:: What is needed ::
Write out the rows below word for word, starting with the line that contains "Which series has the widest spread of values?" and going on through the line that contains "What is the greatest value displayed?". Leave the pictures out.

:: Records for the task ::
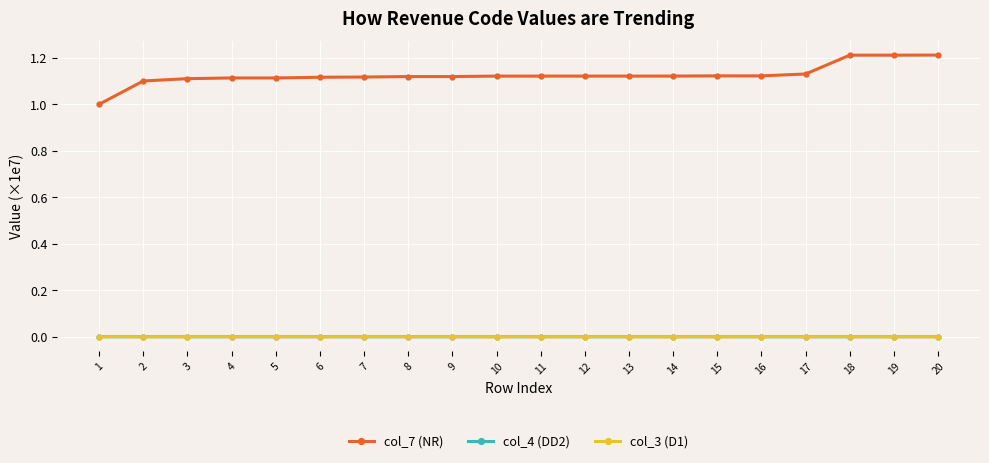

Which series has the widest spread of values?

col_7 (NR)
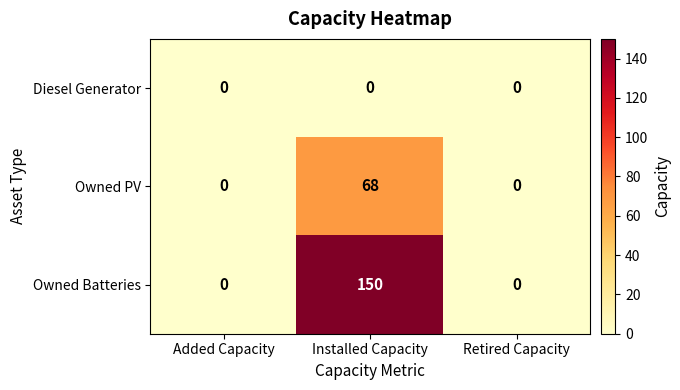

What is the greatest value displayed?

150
---
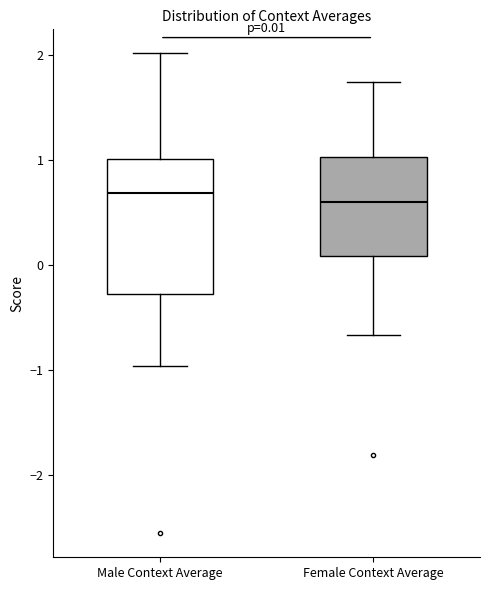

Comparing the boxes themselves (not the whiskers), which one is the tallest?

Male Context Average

:: Answer box ::
Which series has the widest spread of values?

col_7 (NR)

What is the greatest value displayed?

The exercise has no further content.